It's
a kind of applause
Bishop Paul V. Marshall
November, 2003
"I hear she wasn't a very nice
person." Similar words greeted me with some regularity when
I pointed out what a good thing it was that the Roman Catholic Church
had put Mother Teresa on the track for the status of saint.
I have no personal knowledge of Mother Teresa, but my guess is that someone
who gave her life to advocacy for the poor and got her hands dirty caring for
the poorest might not be likable in the conventional sense, any more than Jesus
was nice.
That is something in our culture that is willing to idolize recording stars
and sports heroes but rebels against the idea that there are heroes of virtue.
We tend to express contempt when someone's virtue makes us fear that they think
they are better than we are. How many young spiritual heroes have been squashed
by well-meaning folks telling them not to be better than other people?
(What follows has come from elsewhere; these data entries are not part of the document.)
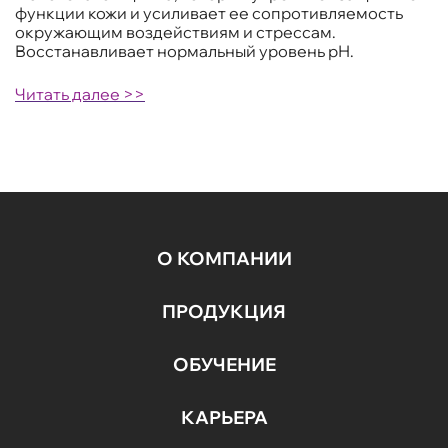
функции кожи и усиливает ее сопротивляемость
окружающим воздействиям и стрессам.
Восстанавливает нормальный уровень рН.
Читать далее >>
О КОМПАНИИ
ПРОДУКЦИЯ
ОБУЧЕНИЕ
КАРЬЕРА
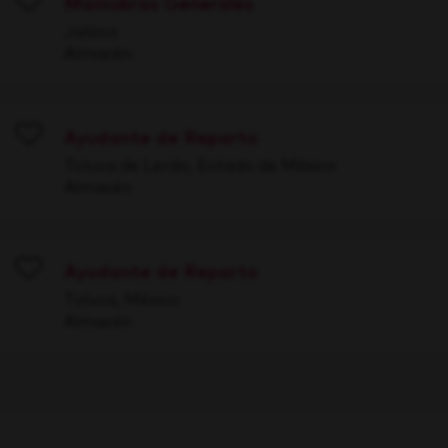
Maniobras Generales
Save
Jalisco
Almacén
Ayudante de Reparto
Save
Toluca de Lerdo, Estado de México
Almacén
Ayudante de Reparto
Save
Toluca, México
Almacén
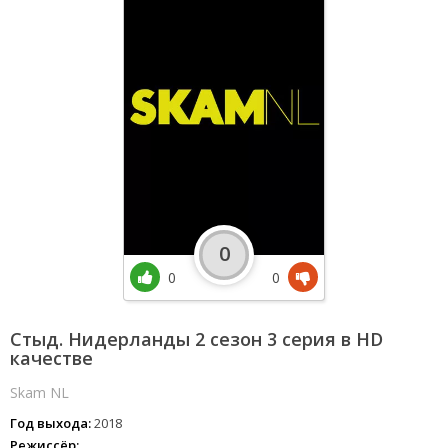
0
0
0
Стыд. Нидерланды 2 сезон 3 серия в HD
качестве
Skam NL
Год выхода:
2018
Режиссёр:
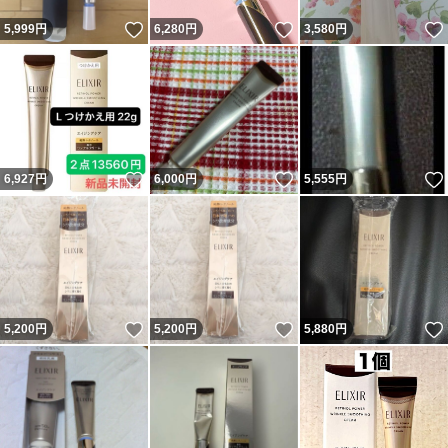
いいね！
いいね！
5,999
円
6,280
円
3,580
円
いいね！
いいね！
6,927
円
6,000
円
5,555
円
いいね！
いいね！
5,200
円
5,200
円
5,880
円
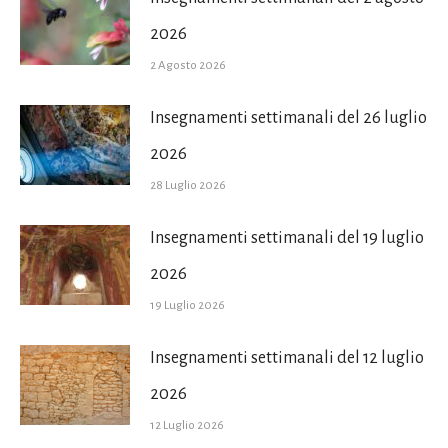
2026
2 Agosto 2026
Insegnamenti settimanali del 26 luglio
2026
28 Luglio 2026
Insegnamenti settimanali del 19 luglio
2026
19 Luglio 2026
Insegnamenti settimanali del 12 luglio
2026
12 Luglio 2026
Mother Teresa practiced her game and developed her art, becoming a star in
compassion and advocacy. It takes nothing away from us to recognize her focus
and accomplishment. It takes nothing away from us to recognize her discipline
and energy. It takes nothing away from us to contemplate the ways in which,
in fact, she is better than we are. Or does it?
November brings Christians of my ilk the question of sainthood, of heroism
and holiness of life. None of the saints were perfect - the New Testament does
not attempt to disguise this about Peter and Paul, and twice Jesus had to rebuke
his mother.
Imperfect as they were, the saints revealed enough grace and virtue to be called "saints," a
word meaning holy, that is, devoted to God. In each there was a flame that
burned brightly for God and humanity.
Devoted to God: that is the major inconvenience presented by holy people, whether
they are focused on the poor of the earth or transported in mystical contemplation.
They are the people around us who are not in life for themselves, who have
a cause from which they do not profit and from which they are not looking to
retire in comfort. Builders of great institutions and communities or servants
of the lowest, they knew why they were alive.
The heart of the problem is that holy people remind us how often our own lives
lack a sense of mission or direction, how often we go through the day with
no thought given to improving the planet or deepening our vision. Some of us
stay busy in order to avoid deepening our vision.
When we think too long about holy people, we risk losing comfort with spiritual
laziness. We Protestants say we know we are saved by God's grace. We are tempted
to let it go at that, content with trying to stay out of trouble and occasionally
helping a good cause. Contemplating the saints challenges us not to receive
the grace of God in vain, and invites us to let God really make something of
us.
Those of us who lift weights know that humans are all given the same number
of muscles as a gift. What we do to develop them and keep them healthy is a
matter of personal commitment, discipline, and focus. Gifts are to be used.
Unlike rock stars and sports heroes, each saint holds a record he or she hopes
will be broken, and soon. The New Testament letter to the Hebrews uses the
image of the sports stadium, imagining the assembly of saints cheering us on,
praying for us, encouraging us.
In movie I like, Robin Williams plays a defrocked psychiatrist who tells a
man struggling with smoking to find out whether he is a smoker or not, and
then simply to be what he is.
To think of the saints, each with their particular virtues, is to look deep
inside for our own passion or focus, and to be what we are with a certain ruthlessness.
There will be people who will react to that much focus by thinking we are not
very nice: but that, after all, is a kind of applause.